### Directions for this task
Repeat the entries below exactly as they appear, with no pictures.

━━━━━━━━━━━━━━━━━━━━━━━━━━━━━━

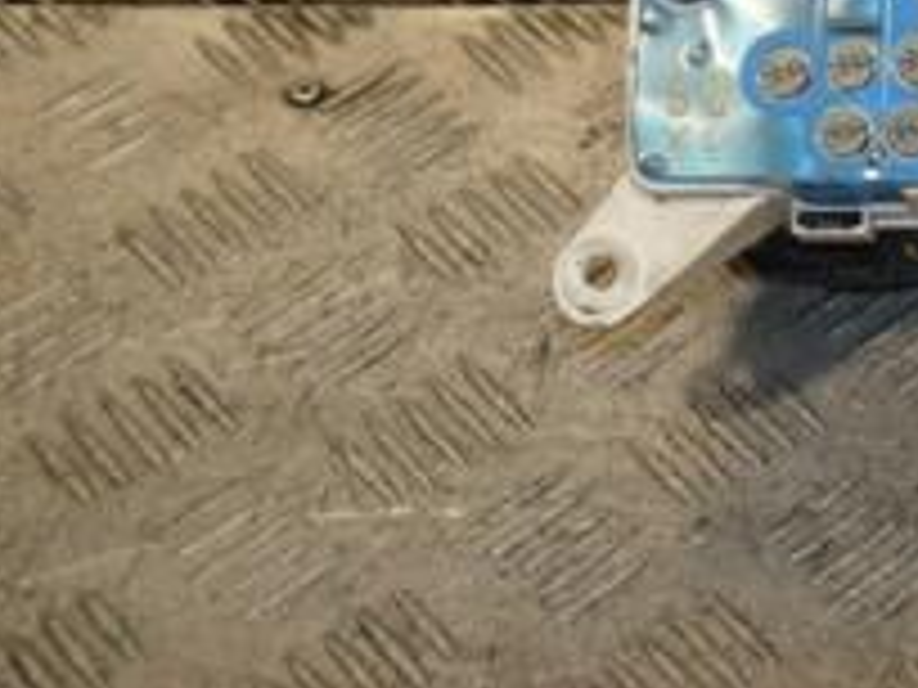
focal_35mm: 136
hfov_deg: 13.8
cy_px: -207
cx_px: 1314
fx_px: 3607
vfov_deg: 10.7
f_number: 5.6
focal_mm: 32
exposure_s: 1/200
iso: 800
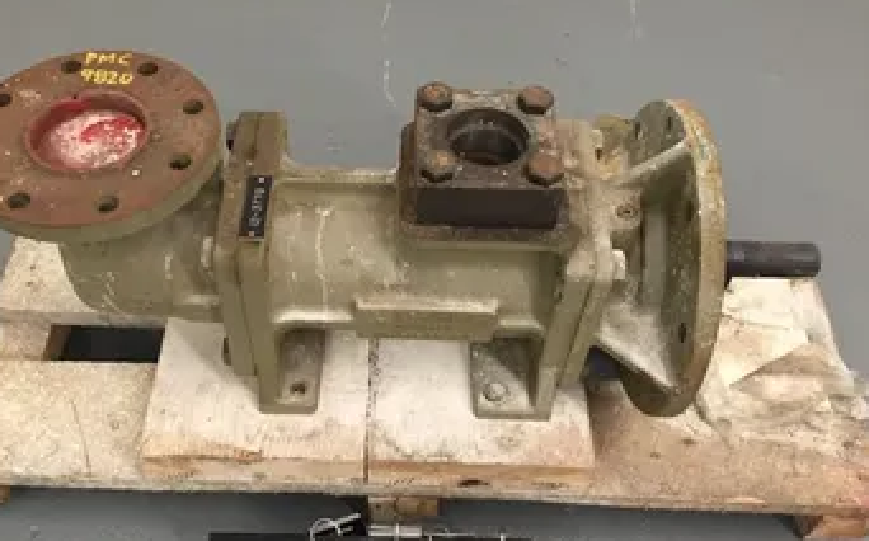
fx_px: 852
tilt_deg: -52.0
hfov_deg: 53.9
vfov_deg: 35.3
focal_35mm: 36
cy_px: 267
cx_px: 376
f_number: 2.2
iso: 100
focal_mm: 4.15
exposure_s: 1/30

━━━━━━━━━━━━━━━━━━━━━━━━━━━━━━

### Exercise answer
focal_35mm: 136
hfov_deg: 13.8
cy_px: -207
cx_px: 1314
fx_px: 3607
vfov_deg: 10.7
f_number: 5.6
focal_mm: 32
exposure_s: 1/200
iso: 800
fx_px: 852
tilt_deg: -52.0
hfov_deg: 53.9
vfov_deg: 35.3
focal_35mm: 36
cy_px: 267
cx_px: 376
f_number: 2.2
iso: 100
focal_mm: 4.15
exposure_s: 1/30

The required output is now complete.